** Opening Text passage block **

The unsafe code is concentrated in the implementation. The public API (new, as_slice, write) is entirely safe. Users of AlignedBuffer never write unsafe. They can’t misuse the buffer because the safe API prevents it.

Documenting Safety

Every unsafe block should have a // SAFETY: comment explaining why it’s sound:

fn get_unchecked_example(data: &[i32], index: usize) -> i32 {
    assert!(index < data.len());
    // SAFETY: We just verified that index < data.len(),
    // so this access is within bounds.
    unsafe { *data.get_unchecked(index) }
}

And every unsafe fn should have a # Safety section in its doc comment:

/// Converts raw parts into a `Vec`.
///
/// # Safety
///
/// - `ptr` must have been allocated by the global allocator.
/// - `length` must be <= `capacity`.
/// - The first `length` elements must be properly initialized.
/// - `capacity` must be the capacity the pointer was allocated with.
pub unsafe fn from_raw_parts(ptr: *mut i32, length: usize, capacity: usize) -> Vec<i32> {
    Vec::from_raw_parts(ptr, length, capacity)
}

The unsafe Audit Checklist

Before writing unsafe, ask yourself:

Is there a safe alternative? Check the standard library, check popular crates. Almost certainly someone has already wrapped this in a safe API.
Can I restructure the code? Often a design change eliminates the need for unsafe.
Can I use Cell/RefCell/Mutex? Interior mutability usually beats raw pointers.

** Closing Text passage block **
** Opening Supplied information block **

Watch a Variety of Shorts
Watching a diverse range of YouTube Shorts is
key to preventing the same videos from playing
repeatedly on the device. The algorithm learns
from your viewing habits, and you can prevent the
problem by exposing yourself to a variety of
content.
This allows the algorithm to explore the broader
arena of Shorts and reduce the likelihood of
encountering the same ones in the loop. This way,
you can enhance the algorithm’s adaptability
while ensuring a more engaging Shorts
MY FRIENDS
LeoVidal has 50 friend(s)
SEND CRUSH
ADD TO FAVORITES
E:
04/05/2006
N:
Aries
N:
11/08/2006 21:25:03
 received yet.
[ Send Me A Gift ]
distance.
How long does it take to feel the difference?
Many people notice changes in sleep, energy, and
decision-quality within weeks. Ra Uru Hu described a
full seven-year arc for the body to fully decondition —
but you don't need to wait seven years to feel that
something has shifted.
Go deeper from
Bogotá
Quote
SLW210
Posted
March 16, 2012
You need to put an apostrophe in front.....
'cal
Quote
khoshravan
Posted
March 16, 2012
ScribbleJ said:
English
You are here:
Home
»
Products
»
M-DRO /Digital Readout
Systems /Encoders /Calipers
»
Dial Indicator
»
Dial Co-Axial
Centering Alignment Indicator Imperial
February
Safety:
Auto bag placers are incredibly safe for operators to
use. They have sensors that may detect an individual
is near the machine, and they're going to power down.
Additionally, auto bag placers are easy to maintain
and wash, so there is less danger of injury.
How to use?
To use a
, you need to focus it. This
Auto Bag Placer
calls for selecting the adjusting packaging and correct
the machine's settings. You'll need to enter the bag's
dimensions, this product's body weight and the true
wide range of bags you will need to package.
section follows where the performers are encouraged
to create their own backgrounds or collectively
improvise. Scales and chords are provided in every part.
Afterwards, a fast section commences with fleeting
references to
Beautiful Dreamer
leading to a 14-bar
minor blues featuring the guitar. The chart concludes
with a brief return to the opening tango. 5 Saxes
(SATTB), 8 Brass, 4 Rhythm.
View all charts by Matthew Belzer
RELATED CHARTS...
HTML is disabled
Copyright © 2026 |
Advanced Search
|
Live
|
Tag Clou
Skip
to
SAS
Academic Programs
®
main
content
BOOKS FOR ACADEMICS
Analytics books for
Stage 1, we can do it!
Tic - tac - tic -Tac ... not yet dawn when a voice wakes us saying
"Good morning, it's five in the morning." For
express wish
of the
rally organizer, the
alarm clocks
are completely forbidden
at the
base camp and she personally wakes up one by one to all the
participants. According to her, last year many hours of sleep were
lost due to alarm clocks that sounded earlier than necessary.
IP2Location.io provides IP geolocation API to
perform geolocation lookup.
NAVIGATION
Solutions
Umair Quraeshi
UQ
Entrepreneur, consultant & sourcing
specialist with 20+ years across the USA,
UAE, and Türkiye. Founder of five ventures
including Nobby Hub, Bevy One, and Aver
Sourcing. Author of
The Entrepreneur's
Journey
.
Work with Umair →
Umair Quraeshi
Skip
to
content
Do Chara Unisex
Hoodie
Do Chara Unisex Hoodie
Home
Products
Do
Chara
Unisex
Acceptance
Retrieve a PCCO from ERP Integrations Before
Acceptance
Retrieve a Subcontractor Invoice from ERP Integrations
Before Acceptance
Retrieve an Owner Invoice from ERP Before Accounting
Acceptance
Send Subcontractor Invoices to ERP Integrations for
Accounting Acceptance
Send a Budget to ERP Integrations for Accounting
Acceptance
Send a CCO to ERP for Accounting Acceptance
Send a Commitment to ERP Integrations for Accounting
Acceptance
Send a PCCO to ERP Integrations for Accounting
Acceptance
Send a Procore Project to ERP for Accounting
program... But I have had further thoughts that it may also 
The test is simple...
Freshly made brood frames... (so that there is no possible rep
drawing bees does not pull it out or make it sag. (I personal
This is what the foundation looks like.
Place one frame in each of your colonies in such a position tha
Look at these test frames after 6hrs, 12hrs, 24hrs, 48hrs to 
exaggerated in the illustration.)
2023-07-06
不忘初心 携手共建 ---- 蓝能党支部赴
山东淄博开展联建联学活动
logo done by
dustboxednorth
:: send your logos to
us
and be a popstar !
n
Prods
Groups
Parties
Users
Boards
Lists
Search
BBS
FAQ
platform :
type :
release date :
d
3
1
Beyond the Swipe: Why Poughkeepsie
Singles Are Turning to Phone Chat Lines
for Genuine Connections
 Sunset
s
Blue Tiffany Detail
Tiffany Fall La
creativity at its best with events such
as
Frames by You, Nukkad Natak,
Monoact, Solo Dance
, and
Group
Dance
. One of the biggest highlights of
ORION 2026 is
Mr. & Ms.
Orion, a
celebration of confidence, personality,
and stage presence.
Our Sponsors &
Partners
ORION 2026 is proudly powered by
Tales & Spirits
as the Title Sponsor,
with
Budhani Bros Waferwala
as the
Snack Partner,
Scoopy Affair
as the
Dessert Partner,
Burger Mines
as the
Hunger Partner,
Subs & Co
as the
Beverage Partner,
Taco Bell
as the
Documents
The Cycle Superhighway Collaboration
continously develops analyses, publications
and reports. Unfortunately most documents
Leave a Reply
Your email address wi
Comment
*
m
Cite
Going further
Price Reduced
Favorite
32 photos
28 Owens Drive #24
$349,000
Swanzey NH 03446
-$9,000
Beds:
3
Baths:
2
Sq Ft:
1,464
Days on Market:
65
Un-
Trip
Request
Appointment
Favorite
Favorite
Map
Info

** Closing Supplied information block **

→ **Questions on the material**:
1) In the text on unsafe Rust code, list every requirement stated in the # Safety section of the doc comment for from_raw_parts.
2) Reproduce the passage of the text on unsafe Rust code that begins at the words "And every unsafe" and stops after the words "Vec::from_raw_parts(ptr, length, capacity)".
The rows are not needed for any of this.

→ **Per-task answers**:
1)
- `ptr` must have been allocated by the global allocator.
- `length` must be <= `capacity`.
- The first `length` elements must be properly initialized.
- `capacity` must be the capacity the pointer was allocated with.

2)
And every unsafe fn should have a # Safety section in its doc comment:

/// Converts raw parts into a `Vec`.
///
/// # Safety
///
/// - `ptr` must have been allocated by the global allocator.
/// - `length` must be <= `capacity`.
/// - The first `length` elements must be properly initialized.
/// - `capacity` must be the capacity the pointer was allocated with.
pub unsafe fn from_raw_parts(ptr: *mut i32, length: usize, capacity: usize) -> Vec<i32> {
    Vec::from_raw_parts(ptr, length, capacity)